[Saved entries]

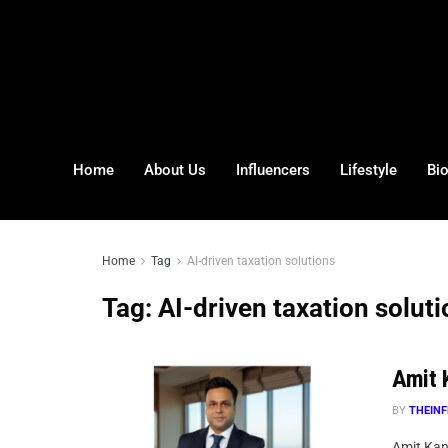
Home
About Us
Influencers
Lifestyle
Bi
Home
Tag
AI-driven taxation solutions
Tag:
AI-driven taxation solut
Amit K
BY
THEINF
Amit Kano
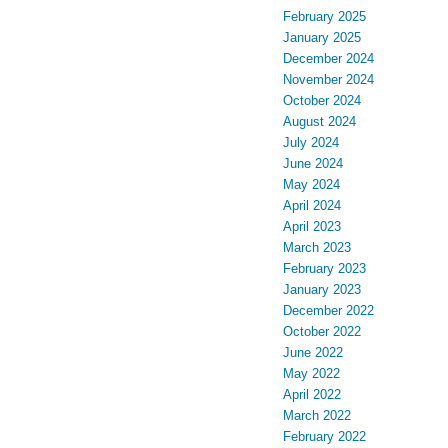
February 2025
January 2025
December 2024
November 2024
October 2024
August 2024
July 2024
June 2024
May 2024
April 2024
April 2023
March 2023
February 2023
January 2023
December 2022
October 2022
June 2022
May 2022
April 2022
March 2022
February 2022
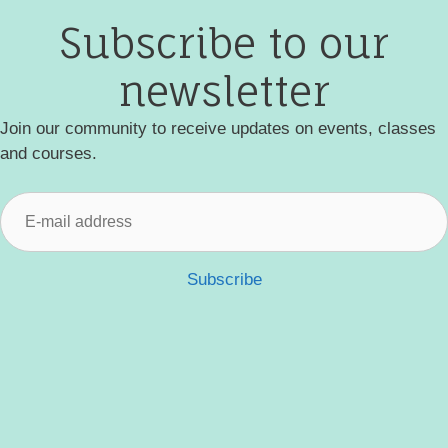
Subscribe to our
newsletter
Join our community to receive updates on events, classes
and courses.
Subscribe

Problem requirements: Write out the text of all the entries again, leaving out the pictures. Change every "Subscribe" to "Sign up" and keep everything else as it is.

Written solution:
Home
About Us
Influencers
Lifestyle
Bi
Home
Tag
AI-driven taxation solutions
Tag:
AI-driven taxation solut
Amit K
BY
THEINF
Amit Kano
February 2025
January 2025
December 2024
November 2024
October 2024
August 2024
July 2024
June 2024
May 2024
April 2024
April 2023
March 2023
February 2023
January 2023
December 2022
October 2022
June 2022
May 2022
April 2022
March 2022
February 2022
Sign up to our
newsletter
Join our community to receive updates on events, classes
and courses.
Sign up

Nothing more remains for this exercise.